## Exercise goal
Write out the records below exactly as they appear, skipping each picture.

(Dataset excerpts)
--- START ---
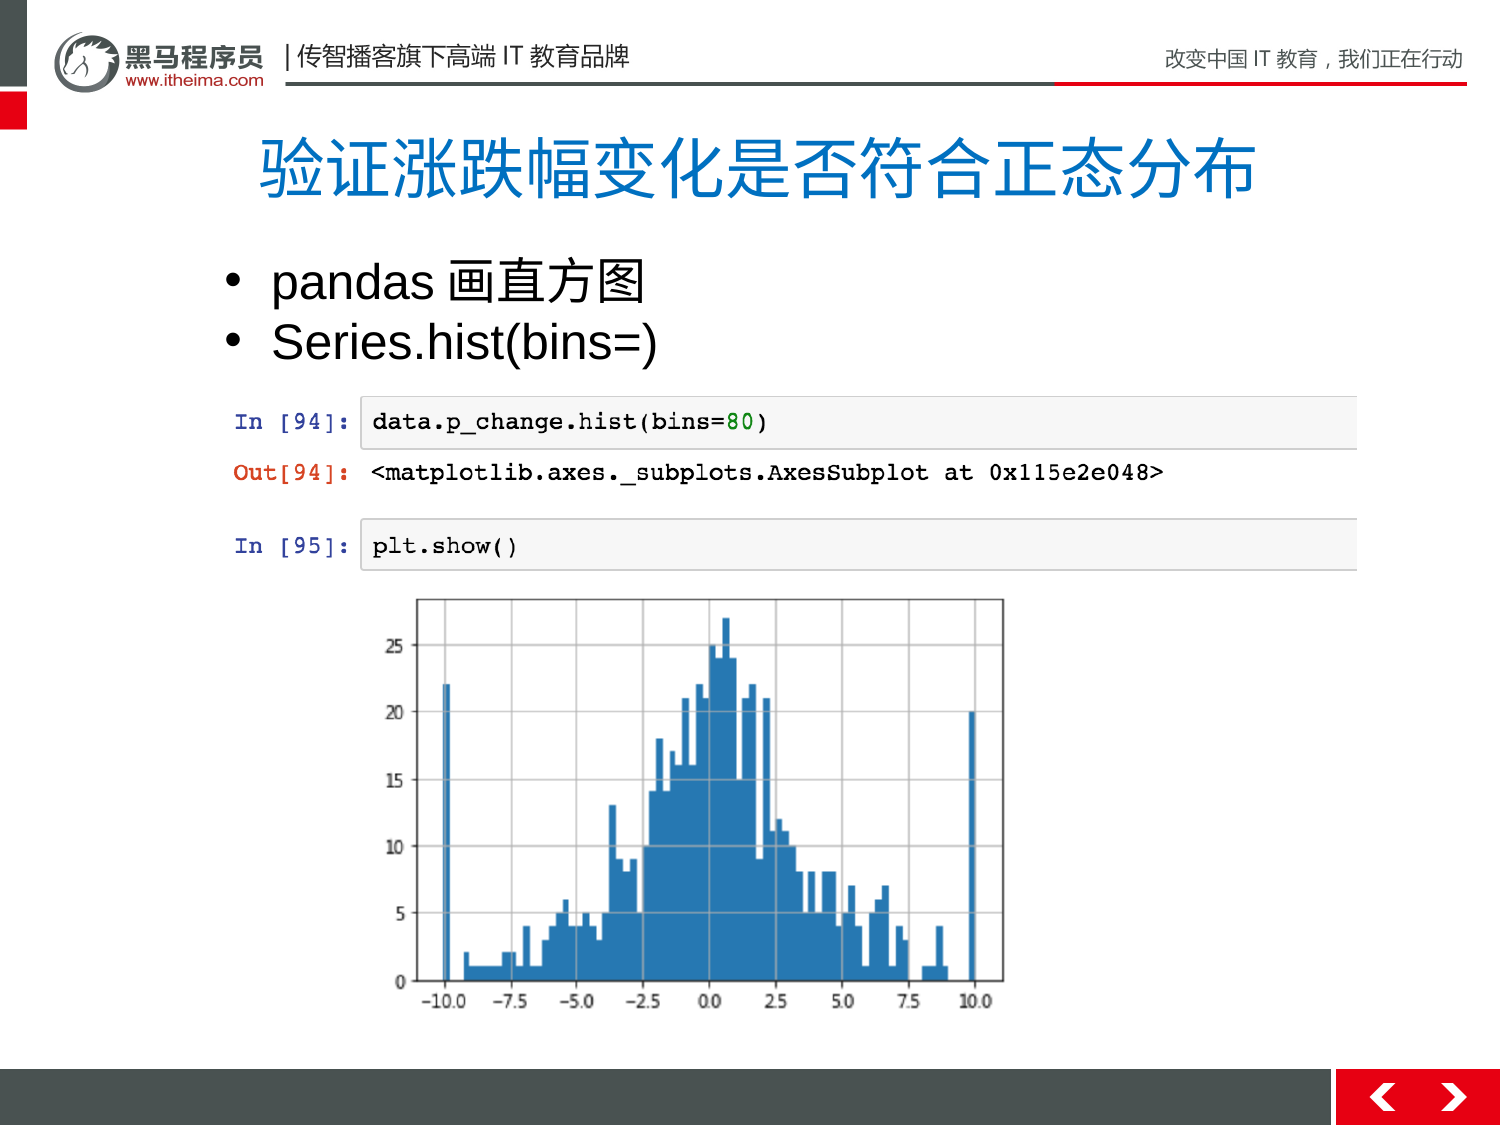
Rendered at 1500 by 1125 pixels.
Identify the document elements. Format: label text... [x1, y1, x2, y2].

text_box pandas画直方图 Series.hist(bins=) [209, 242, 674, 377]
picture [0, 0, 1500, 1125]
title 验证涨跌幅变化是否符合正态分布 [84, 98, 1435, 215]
--- END ---
## Your response
Rendered at 1500 by 1125 pixels.
Identify the document elements. Format: label text... [x1, y1, x2, y2].

text_box pandas画直方图 Series.hist(bins=) [209, 242, 674, 377]
picture [0, 0, 1500, 1125]
title 验证涨跌幅变化是否符合正态分布 [84, 98, 1435, 215]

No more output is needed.